Fiebre de sábado por la noche



Llegamos al bar un rato antes de que comenzara la música en vivo y de inmediato vimos una mesa con mi nombre. Solo había unas cuatro personas instaladas en el local, de modo que me pareció lo más lógico, en cuanto vimos que “nuestra” mesa estaba pegada a los músicos, mudar la reserva por otra unos metros más atrás. Era sencillo: solo había que cambiar los servilleteros, porque ambos tenían el nombre de quien reservaba el lugar. O parecía sencillo, al menos. Las dos mozas pelirrojas se hicieron un lío terrible, despegando el papel con el nombre de cada uno, pidiendo cinta adhesiva para recauchutar el cartel que se rompió al sacarlo de su sitio original, compleja maniobra que les demandó sus buenos cinco minutos, mientras nosotros obviábamos cualquier comentario o cruce de miradas al estilo de “te juro que no entiendo…”
La grappamiel llegó antes que la pizza. Al menos llegó lo que ellas creyeron que era grappamiel, aunque apenas la probé sentí el gusto más horroroso que se pueda pensar. Fuego líquido. Tortura. Asquete. Puaj. Fui hasta la barra y encaré a la más joven. 
_ Disculpá, te había pedido grappamiel.
_ Sí, es grappamiel.
_ No, no es. 
La chica (que parecía estar en su primer día de trabajo, no tenía idea de cómo eran las pizzas ni de mucho más y escribía cada pedido con una lentitud exasperante) le preguntó a otra, un par de años mayor y con aire de experta en el metier, quien me contestó con amabilidad y firmeza:
_ Claro que es grappamiel. Mirá, acá está._ dijo, mientras señalaba una fila de botellas de Flor de Amarga Vesubio. 
¡Con razón el gusto, dios mío, quién puede pedir a conciencia una Flor de Amarga!
Solucionado el inconveniente (porque el dueño se lo hizo entender, ya que a mí la moza pelirroja experta nunca pareció escucharme), estuvimos esperando un rato por la pizza, que se demoró más de lo previsto.
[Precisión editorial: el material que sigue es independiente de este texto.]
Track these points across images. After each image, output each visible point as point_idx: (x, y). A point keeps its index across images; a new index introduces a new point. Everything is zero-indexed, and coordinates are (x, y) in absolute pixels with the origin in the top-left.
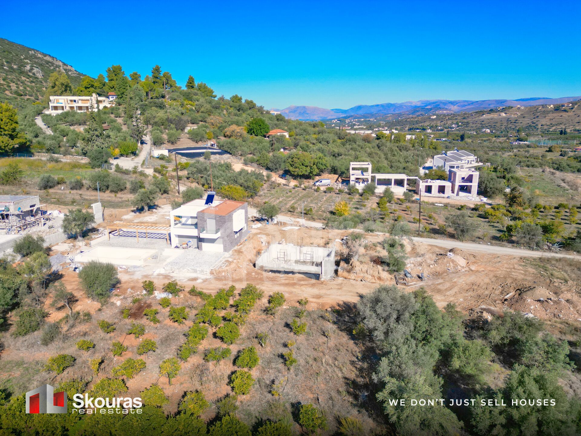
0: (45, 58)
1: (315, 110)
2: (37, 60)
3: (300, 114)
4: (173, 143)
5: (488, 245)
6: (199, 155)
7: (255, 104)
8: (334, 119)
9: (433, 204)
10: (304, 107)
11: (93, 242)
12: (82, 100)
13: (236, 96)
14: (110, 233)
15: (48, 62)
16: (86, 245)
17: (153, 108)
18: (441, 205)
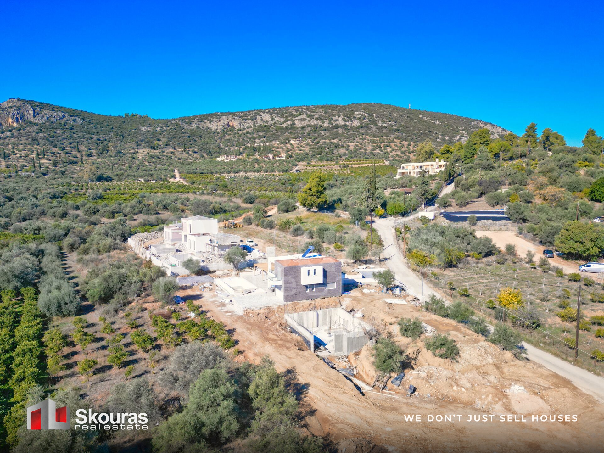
2: (474, 130)
12: (425, 166)
17: (478, 170)
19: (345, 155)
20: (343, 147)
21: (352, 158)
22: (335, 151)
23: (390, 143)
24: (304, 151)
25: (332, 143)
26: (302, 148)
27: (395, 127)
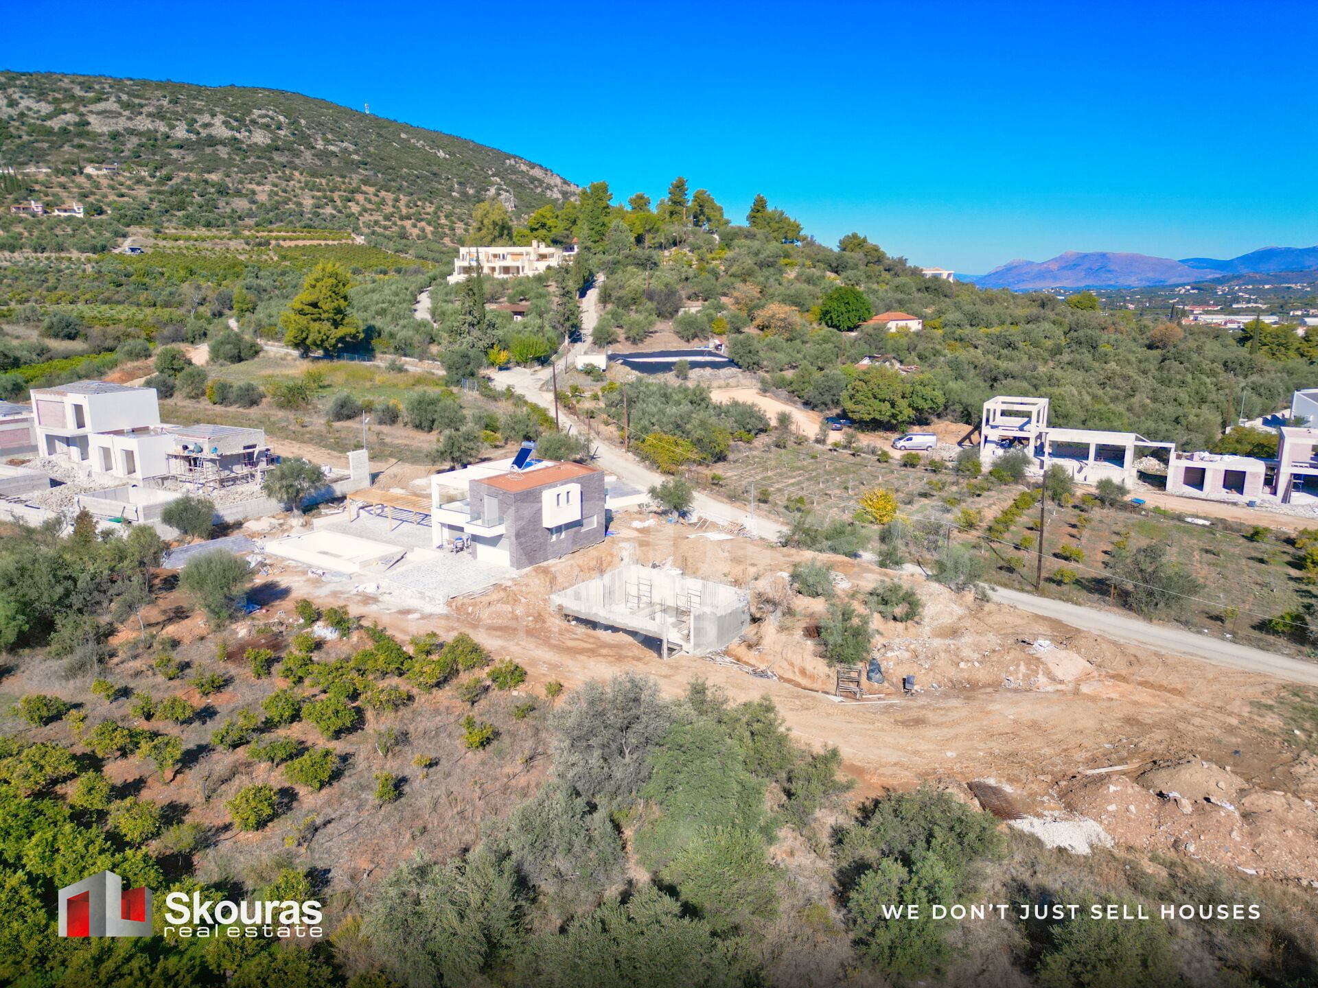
0: (532, 172)
1: (1133, 262)
2: (514, 177)
3: (1090, 272)
4: (634, 342)
5: (1223, 639)
6: (667, 367)
7: (883, 254)
8: (1183, 285)
9: (1180, 518)
10: (1103, 255)
11: (317, 522)
12: (513, 254)
13: (855, 236)
14: (362, 508)
15: (533, 179)
16: (303, 526)
17: (629, 268)
18: (1201, 522)
19: (250, 215)
20: (238, 193)
21: (271, 223)
22: (221, 204)
23: (353, 192)
24: (134, 199)
25: (206, 182)
26: (124, 190)
27: (355, 157)
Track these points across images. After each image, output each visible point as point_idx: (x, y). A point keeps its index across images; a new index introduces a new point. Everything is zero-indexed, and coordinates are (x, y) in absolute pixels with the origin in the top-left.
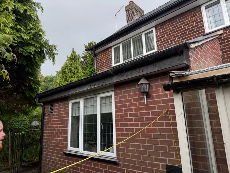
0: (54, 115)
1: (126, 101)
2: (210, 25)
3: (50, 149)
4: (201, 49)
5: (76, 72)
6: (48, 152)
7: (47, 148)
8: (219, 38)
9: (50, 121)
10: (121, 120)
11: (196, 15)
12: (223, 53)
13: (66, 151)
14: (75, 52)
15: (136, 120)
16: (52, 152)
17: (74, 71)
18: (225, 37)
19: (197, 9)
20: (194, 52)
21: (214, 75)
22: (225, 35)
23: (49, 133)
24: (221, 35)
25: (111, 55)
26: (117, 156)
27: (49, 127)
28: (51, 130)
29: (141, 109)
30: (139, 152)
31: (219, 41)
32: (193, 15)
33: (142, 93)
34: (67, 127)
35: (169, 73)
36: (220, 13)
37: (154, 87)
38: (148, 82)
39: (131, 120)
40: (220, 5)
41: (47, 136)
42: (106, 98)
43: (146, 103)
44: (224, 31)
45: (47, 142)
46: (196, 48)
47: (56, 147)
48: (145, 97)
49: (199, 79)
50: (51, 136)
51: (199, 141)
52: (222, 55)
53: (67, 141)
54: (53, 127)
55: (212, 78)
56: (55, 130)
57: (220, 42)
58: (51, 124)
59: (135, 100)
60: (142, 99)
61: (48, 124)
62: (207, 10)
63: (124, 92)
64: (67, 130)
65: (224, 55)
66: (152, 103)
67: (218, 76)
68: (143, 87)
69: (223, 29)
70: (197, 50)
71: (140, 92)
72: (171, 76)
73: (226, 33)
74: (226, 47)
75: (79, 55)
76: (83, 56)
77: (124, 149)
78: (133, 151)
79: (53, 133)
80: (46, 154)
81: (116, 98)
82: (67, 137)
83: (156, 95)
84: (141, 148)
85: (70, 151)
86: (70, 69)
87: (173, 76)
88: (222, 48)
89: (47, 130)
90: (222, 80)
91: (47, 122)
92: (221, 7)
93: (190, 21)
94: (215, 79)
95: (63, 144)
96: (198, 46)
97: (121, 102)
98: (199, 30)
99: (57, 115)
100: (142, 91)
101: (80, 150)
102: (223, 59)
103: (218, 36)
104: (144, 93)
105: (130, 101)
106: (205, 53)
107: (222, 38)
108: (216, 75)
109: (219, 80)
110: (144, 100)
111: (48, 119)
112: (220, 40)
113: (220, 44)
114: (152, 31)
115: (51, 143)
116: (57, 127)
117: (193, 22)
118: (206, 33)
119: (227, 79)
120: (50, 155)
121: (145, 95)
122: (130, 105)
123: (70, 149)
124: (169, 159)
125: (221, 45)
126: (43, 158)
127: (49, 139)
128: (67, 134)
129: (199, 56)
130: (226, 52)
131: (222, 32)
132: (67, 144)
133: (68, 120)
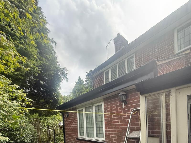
0: (69, 118)
1: (111, 108)
2: (180, 46)
3: (69, 137)
4: (167, 66)
5: (82, 91)
6: (68, 138)
7: (67, 136)
8: (185, 57)
9: (67, 122)
10: (108, 120)
13: (77, 137)
14: (80, 78)
15: (117, 119)
16: (70, 138)
17: (81, 91)
20: (161, 68)
22: (190, 54)
23: (67, 128)
24: (187, 54)
25: (104, 77)
26: (106, 140)
27: (67, 125)
28: (68, 127)
29: (121, 112)
30: (118, 137)
31: (185, 59)
33: (121, 101)
34: (77, 124)
37: (130, 97)
38: (125, 94)
39: (114, 119)
41: (67, 130)
42: (99, 106)
43: (124, 108)
44: (190, 51)
45: (67, 133)
46: (164, 65)
47: (72, 135)
48: (123, 104)
50: (69, 130)
51: (157, 130)
53: (77, 132)
54: (69, 125)
56: (71, 126)
58: (68, 123)
59: (117, 106)
60: (121, 105)
61: (66, 123)
62: (179, 33)
63: (110, 102)
64: (77, 126)
66: (128, 108)
68: (122, 97)
70: (164, 67)
71: (120, 101)
75: (83, 80)
76: (86, 80)
77: (110, 136)
78: (115, 137)
79: (69, 128)
80: (67, 140)
81: (104, 106)
82: (77, 130)
83: (131, 102)
84: (120, 135)
85: (79, 137)
86: (78, 90)
89: (67, 127)
91: (66, 122)
95: (75, 134)
96: (165, 63)
97: (108, 108)
99: (71, 118)
100: (122, 100)
101: (85, 137)
103: (185, 55)
104: (123, 101)
105: (114, 107)
106: (171, 69)
107: (188, 56)
110: (123, 106)
111: (66, 120)
114: (133, 57)
115: (69, 133)
116: (71, 125)
118: (175, 54)
120: (69, 140)
121: (123, 103)
122: (114, 110)
123: (80, 136)
124: (136, 141)
125: (186, 63)
126: (66, 141)
127: (68, 132)
128: (77, 128)
129: (165, 71)
131: (188, 51)
132: (78, 134)
133: (77, 121)
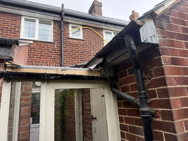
2: (25, 34)
8: (29, 46)
11: (16, 21)
12: (29, 57)
18: (33, 47)
19: (18, 16)
20: (17, 49)
21: (45, 72)
22: (33, 45)
24: (31, 44)
32: (14, 19)
35: (5, 61)
36: (34, 29)
40: (35, 24)
44: (33, 43)
46: (19, 47)
49: (34, 73)
52: (28, 59)
55: (44, 74)
57: (29, 49)
62: (26, 22)
65: (30, 59)
67: (48, 74)
69: (33, 41)
70: (19, 49)
72: (6, 65)
73: (34, 44)
74: (32, 54)
87: (8, 66)
88: (29, 54)
90: (50, 77)
92: (35, 26)
93: (10, 22)
94: (46, 75)
98: (16, 33)
102: (28, 62)
103: (29, 44)
106: (22, 53)
107: (31, 46)
108: (47, 73)
109: (48, 77)
112: (29, 47)
113: (29, 50)
117: (13, 24)
118: (20, 38)
119: (53, 77)
125: (29, 52)
129: (19, 54)
130: (31, 57)
131: (32, 42)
En eso pasó Miss Eficiencia y amenazó con retirarnos los platos.
_Eeeh… La pizza aún no llegó.
_ ¿No llegó? Aaaah.
Creo que recién ahí fue a pedirla. 
De todos modos no fuimos los únicos perjudicados: al propio dueño del boliche le sirvieron un plato sin cubiertos y tuvo que andar gesticulando por debajo de los blues del espectáculo para que se los alcanzaran. 
La música por suerte (y pese a todo) valió la pena.